The local resources will also be stretched to the limit as the population capacity (both physical and perceptual capacity) is reached. In many of the destination countries, the water supplies are short being in a warmer region than most. Therefore the water supplies are put in jeopardy as the tourists take up much of the population’s water supply, leaving the local population to survive on very little. Obviously this is not an issue in some of the cooler climates, such as Austria where skiing is the main attraction, and the area itself is much more lush than some of the areas I am generalising, such as Spain or Greece. Another key problem is the way in which the tourism industry attracts people from outside of the cities and tourist resorts, such as farmers and rural communities, whom are attracted to the money being generated in the highly density tourist attractions. This will also increase pollution, population and pressure on the area.
With the mass of people being attracted to an area, the more housing and other buildings are required to facilitate these employees, tourists and other groups. The environment is therefore detrimentally affected as the buildings destroy habitats, which along the coastlines of many countries can prove to be areas of natural beauty, which are covered by tourist resorts, in a matter of a few years from the start of tourism in a country aimed at this type of mass tourism. These mass resorts need an outlet for the waste they produce as much as three times as much waste as is produced by the country in low season, an indication of the environmental impact that the tourists have on an area.

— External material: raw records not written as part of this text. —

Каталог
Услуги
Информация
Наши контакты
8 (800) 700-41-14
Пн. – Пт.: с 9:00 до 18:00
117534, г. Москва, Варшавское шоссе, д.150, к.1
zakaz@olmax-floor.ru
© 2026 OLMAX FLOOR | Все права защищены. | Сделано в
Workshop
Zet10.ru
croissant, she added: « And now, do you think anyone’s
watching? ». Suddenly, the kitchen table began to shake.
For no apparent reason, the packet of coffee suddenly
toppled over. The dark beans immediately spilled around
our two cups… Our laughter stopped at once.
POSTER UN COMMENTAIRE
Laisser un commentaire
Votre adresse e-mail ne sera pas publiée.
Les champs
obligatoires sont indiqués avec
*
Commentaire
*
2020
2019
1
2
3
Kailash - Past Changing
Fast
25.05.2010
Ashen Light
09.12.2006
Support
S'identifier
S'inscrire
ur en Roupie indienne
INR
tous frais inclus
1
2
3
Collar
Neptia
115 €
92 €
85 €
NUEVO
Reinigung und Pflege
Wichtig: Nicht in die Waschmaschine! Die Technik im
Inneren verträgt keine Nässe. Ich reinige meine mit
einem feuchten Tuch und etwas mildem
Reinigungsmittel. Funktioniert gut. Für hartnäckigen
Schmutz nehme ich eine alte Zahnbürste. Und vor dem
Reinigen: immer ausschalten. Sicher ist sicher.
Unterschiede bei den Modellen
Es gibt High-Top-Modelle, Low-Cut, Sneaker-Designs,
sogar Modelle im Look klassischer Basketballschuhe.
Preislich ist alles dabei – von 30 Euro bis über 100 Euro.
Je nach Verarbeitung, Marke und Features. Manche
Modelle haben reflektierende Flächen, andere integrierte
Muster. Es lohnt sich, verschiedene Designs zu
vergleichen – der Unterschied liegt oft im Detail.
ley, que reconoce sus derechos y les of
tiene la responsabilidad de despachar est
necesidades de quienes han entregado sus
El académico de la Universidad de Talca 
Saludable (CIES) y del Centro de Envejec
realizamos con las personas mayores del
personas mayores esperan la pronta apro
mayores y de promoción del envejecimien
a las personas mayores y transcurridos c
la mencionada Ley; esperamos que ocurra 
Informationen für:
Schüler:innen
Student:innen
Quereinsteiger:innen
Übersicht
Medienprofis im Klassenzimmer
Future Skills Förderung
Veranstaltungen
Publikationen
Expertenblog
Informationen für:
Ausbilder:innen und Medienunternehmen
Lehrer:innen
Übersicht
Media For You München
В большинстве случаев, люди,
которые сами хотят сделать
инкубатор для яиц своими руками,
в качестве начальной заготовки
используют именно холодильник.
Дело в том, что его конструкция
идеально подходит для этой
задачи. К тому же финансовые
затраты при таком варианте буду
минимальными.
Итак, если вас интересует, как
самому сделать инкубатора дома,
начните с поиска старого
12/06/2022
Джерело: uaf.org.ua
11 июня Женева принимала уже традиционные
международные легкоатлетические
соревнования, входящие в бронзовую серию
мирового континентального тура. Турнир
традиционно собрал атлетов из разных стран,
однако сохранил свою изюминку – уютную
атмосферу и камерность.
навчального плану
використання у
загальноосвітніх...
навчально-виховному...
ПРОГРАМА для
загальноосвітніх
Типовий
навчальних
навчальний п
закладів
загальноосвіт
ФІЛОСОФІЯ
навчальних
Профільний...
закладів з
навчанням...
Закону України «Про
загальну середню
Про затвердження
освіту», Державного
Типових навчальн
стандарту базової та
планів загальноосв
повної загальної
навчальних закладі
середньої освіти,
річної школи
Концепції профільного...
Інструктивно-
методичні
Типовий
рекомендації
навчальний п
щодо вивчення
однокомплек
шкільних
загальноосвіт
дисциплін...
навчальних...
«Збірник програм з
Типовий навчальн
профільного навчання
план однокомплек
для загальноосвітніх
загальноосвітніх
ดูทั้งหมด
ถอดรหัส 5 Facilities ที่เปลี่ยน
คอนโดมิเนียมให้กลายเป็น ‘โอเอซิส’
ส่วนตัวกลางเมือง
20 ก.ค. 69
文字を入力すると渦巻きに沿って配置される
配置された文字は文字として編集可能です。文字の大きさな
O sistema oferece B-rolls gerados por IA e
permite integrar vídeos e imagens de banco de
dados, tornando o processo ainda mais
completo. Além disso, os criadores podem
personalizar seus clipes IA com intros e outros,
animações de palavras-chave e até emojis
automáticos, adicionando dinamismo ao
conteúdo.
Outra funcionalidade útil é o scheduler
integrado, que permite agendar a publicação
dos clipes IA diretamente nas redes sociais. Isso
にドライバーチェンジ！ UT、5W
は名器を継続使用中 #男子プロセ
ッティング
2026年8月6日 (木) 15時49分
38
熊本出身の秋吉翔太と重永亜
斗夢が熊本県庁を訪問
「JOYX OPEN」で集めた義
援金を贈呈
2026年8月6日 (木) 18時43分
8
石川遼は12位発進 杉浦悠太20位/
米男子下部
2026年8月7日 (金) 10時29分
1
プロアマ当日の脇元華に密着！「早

Therefore, it is evident that there are both positive and negative economic (in the form of economic carrying capacity being too low in low season) effects, which appear to outweigh the highly negative effects on the environment in the host country. Indeed, there is a need for a review on how to create a sustainable solution to the difference between the two aspects of a country’s development. If a satisfactory conclusion is not met in relation to sustaining the environment in a given area, it is unlikely that the tourism industry will survive as the tourists will be repelled by the poor environmental quality. Sustainable ecotourism or simply a reinvention of the processes involved in transport, waste disposal and the impact the tourist has on the environment need to be implemented in order to create a tourist destination which will last the host country long enough to become established and diversified in many industries.